Useless, Consistently Sweating Brandon Davis is One Broke MoFo
Published by admin July 18th, 2007 in Brandon Davis Sweating, Celebrity Groupie Perspiration, Excessively Sweating Groupie, Sweaty Bear, Useless Playboy Sweat.Useless celebrity hangers-on, sweaty bear Brandon Davis bounces checks to Girls Gone Wild, now that’s low man. Sweaty Bear can often be spotted at events wearing guido-like leather jackets, all the while excessively sweating like he’s going through some new age colon and skin pore cleansing. It’s really quite incredible, Mr. Davis loves the sweaty hyperhidrosis look. Almost every photo you see of the little rich nobody, he’s perspiring like he just went into a sauna with his clothes on…

We call him ’sweaty bear,’ while others call him ‘greasy bear,’ while both are apt titles, we’re going to have to go with sweaty bear. Apparently Greasy/Sweaty Bear crashes parties. Fire Crotch Hater, Brandon Davis just isn’t wanted anywhere as friends like Stavros Niarchos denying that he ever could invite the useless son of rich man here.

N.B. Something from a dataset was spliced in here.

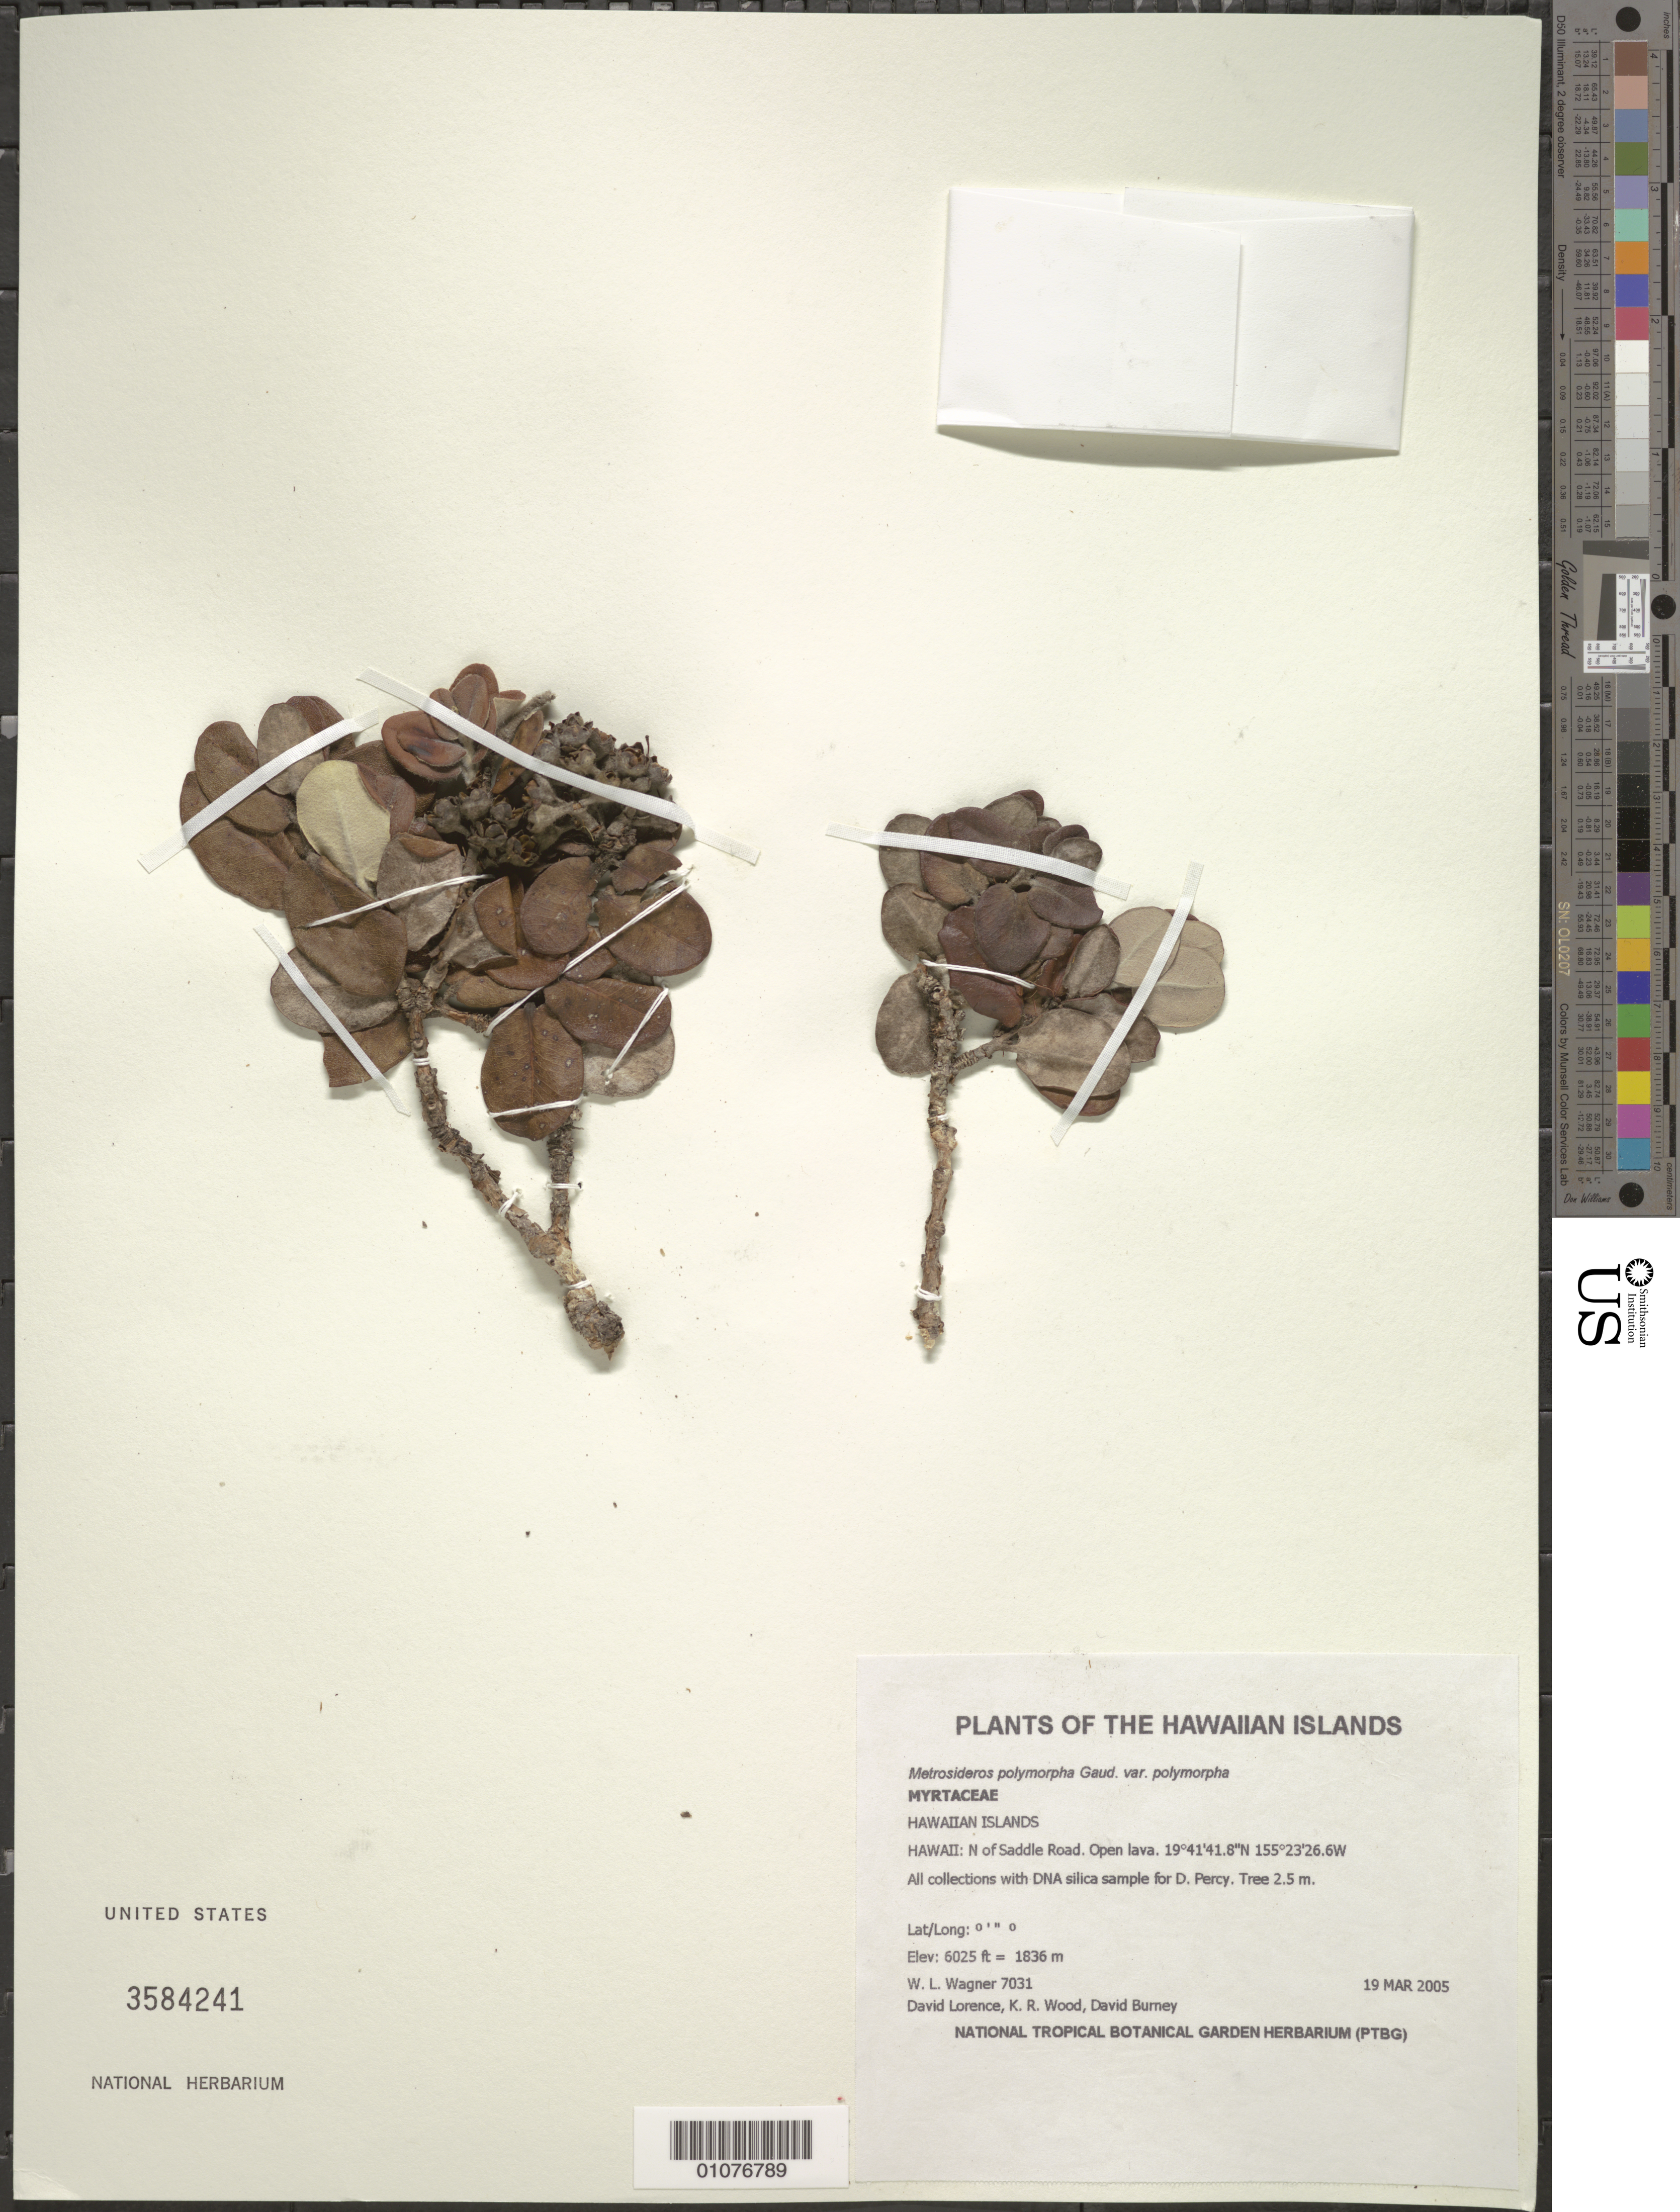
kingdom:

The Greek shipping heir had evidently told Davis about the party and was already inside. But when staffers found Niarchos, he begged them to tell Davis that he wasn’t there, adding, “I didn’t invite him here, and I don’t really want to be around him.” Niarchos then joined the other revelers. Davis eventually made such a fuss that he was allowed in - and Niarchos beelined to a Details editor to apologize, adding, “You know I would never bring him here.”

Anyone notice the apparent beauty of an oil heir being called greasy bear and consistently excessively sweating like Joe Francis before his first shower in jail? That’s some intelligent design if there ever was, golly us.